Questa proliferazione di meme – che siano frutto del lavoro ufficiale dei politici e dei loro team, figli di qualche cosiddetta “fabbrica di troll” oppure autenticamente di un singolo utente della rete – ci pone inevitabilmente davanti a una serie di rischi, che vanno al di là della “semplice” moltiplicazione di falsità e messaggi di odio. Come scrive la psicologa Tiziana Metitieri riprendendo tesi di Emily Wong e Keith Holyoak dell’Università della California, “I meme servono a cristallizzare gli argomenti in forme compatte e facilmente condivisibili, fornendo un potente strumento di persuasione, mobilitazione e raggiungimento di un nuovo pubblico. All'interno delle comunità che li fanno circolare, i meme riflettono un tentativo di gestire il presente […] Tuttavia, per le stesse spinte della tecnologia della comunicazione digitale e dei cicli infiniti di notizie, fissati sulle esperienze del momento presente, siamo portati a trasmettere frettolosamente messaggi disumanizzanti e a costruire memorie condivise distorte.” L’esempio che ritorna è quello della guerra in Ucraina, riguardo alla quale l’ondata di meme può contribuire alla desensibilizzazione dell’utente, portato, per ridurre all’osso il ragionamento, a considerare il conflitto poco più che uno sfondo per la produzione di motti di spirito (e anche le critiche sulla qualità comica di questi ultimi le rimandiamo ad altra sede).

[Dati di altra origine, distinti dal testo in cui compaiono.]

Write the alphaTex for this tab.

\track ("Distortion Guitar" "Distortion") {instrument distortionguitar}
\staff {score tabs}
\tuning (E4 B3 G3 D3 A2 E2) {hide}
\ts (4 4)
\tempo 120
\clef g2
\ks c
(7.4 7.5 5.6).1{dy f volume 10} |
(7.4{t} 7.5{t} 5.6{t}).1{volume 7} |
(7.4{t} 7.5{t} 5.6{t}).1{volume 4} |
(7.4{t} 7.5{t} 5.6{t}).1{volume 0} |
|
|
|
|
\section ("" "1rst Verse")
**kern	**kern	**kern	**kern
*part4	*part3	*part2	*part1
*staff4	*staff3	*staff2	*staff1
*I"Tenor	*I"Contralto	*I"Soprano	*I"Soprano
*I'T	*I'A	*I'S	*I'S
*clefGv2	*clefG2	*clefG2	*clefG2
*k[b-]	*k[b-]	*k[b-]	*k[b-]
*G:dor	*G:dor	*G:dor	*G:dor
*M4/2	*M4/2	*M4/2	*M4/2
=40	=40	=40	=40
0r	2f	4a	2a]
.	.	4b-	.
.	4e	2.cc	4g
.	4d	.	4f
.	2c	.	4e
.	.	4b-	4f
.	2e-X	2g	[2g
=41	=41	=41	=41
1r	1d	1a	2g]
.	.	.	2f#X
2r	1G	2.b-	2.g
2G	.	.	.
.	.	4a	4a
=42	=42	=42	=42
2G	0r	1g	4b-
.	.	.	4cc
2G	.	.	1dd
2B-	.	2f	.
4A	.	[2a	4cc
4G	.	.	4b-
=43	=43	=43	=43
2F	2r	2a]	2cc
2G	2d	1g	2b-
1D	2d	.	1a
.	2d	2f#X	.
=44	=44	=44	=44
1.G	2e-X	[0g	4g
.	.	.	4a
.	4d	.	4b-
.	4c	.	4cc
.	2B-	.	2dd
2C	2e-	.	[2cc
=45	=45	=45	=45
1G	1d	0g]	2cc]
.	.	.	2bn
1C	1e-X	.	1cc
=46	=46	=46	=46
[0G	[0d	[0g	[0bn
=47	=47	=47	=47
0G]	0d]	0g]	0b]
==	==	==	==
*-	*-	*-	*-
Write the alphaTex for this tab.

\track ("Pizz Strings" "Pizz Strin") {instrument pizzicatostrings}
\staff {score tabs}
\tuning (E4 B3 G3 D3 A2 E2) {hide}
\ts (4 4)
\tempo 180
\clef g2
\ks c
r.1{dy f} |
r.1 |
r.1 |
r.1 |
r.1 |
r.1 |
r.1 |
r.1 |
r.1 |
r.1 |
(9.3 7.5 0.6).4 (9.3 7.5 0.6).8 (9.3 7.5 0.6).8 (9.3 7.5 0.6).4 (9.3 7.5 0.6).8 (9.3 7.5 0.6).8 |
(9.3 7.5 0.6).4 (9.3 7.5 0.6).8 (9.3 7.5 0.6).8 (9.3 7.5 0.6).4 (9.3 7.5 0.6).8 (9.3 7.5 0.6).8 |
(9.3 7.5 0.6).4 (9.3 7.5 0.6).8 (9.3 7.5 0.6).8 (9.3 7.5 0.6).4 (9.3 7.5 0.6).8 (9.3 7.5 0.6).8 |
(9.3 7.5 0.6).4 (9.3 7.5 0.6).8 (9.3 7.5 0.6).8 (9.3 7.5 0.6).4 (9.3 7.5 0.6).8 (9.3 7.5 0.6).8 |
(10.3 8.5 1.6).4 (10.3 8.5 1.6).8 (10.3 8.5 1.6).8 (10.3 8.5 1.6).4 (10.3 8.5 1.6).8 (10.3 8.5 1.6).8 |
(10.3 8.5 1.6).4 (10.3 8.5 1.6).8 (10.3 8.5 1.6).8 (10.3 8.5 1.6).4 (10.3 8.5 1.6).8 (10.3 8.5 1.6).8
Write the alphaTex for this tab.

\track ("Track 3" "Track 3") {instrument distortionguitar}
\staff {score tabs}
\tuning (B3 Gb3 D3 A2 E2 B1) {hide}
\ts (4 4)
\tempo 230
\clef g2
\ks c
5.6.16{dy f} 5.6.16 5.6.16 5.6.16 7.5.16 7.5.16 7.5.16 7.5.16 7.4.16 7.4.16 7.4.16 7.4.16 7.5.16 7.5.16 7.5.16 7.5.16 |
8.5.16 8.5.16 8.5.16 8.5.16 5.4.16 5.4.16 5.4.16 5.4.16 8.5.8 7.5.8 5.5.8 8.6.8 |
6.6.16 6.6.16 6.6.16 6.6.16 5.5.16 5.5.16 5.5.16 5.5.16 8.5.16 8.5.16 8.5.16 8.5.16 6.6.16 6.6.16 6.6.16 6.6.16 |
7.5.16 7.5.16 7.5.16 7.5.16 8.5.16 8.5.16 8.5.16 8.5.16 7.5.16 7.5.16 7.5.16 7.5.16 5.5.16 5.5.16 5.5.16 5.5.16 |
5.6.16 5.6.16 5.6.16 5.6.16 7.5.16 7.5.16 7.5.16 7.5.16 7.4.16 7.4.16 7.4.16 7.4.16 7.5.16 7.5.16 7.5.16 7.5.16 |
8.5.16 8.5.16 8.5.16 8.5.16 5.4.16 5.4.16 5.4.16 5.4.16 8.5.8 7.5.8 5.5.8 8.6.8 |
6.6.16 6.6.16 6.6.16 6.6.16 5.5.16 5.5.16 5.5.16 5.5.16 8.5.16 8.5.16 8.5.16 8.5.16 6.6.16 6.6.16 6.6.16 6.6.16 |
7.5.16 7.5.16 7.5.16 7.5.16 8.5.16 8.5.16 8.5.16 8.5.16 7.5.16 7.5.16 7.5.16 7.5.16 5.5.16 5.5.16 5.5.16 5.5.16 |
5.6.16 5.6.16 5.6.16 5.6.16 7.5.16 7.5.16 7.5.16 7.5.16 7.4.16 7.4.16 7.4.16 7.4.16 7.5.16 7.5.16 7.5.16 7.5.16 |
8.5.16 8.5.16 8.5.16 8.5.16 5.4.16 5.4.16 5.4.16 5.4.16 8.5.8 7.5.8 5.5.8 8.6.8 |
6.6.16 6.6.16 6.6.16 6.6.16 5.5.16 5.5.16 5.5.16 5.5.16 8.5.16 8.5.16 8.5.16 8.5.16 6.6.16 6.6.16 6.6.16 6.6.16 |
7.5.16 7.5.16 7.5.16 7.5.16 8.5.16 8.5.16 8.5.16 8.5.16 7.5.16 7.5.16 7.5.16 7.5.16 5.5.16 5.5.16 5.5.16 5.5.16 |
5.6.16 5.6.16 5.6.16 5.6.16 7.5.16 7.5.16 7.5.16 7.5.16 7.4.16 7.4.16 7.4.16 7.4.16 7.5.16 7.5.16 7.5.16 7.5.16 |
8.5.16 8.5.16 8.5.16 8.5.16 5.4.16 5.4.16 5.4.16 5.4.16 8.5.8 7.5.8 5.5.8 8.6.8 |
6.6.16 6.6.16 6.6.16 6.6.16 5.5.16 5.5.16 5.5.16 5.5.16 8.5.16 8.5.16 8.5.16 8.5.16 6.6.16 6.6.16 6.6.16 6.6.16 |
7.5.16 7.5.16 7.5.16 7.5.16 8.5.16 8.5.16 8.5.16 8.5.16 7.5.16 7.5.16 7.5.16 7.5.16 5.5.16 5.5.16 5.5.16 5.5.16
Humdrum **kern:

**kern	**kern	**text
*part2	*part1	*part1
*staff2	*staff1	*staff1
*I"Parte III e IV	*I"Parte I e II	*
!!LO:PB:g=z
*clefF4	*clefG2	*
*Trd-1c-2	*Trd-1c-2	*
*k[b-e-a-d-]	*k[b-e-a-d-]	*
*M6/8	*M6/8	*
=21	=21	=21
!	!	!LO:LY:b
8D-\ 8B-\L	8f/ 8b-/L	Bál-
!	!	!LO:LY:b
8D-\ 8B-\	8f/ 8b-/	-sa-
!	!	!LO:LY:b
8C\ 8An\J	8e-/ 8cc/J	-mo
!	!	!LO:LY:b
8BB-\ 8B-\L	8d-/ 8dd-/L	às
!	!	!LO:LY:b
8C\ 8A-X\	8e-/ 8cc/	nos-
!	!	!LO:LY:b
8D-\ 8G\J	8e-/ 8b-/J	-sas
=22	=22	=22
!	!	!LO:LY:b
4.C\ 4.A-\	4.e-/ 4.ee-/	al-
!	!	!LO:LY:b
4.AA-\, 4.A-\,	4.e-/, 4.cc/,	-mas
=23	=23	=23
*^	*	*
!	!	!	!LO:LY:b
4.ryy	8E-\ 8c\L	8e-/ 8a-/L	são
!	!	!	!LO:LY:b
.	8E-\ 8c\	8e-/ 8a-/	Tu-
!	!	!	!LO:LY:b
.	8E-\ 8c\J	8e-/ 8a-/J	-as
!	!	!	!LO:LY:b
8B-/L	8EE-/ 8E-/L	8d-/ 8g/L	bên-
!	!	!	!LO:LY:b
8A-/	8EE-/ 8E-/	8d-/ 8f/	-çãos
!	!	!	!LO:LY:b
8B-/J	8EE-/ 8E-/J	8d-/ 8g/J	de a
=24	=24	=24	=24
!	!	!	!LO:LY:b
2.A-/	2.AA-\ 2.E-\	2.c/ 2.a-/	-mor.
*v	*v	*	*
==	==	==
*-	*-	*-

Ai tempi della guerra del Vietnam immagini e reportage, che per la prima volta raccontavano in profondità un conflitto del genere arrivando in ogni salotto, sono state carburante per i movimenti pacifisti americani. Poi altre tragedie successive sono state spettacolarizzate dal mezzo televisivo, portando alla stessa progressiva disumanizzazione denunciata nel caso dei meme sulla guerra russo-ucraina. Impossibile non vedere storie simili che si ripetono su media diversi, in un ciclo che porta grandi potenzialità a deragliare verso mostruose distorsioni.
L’altra costante, purtroppo, è la guerra, ben più antica e persistente di ogni immagine virtuale.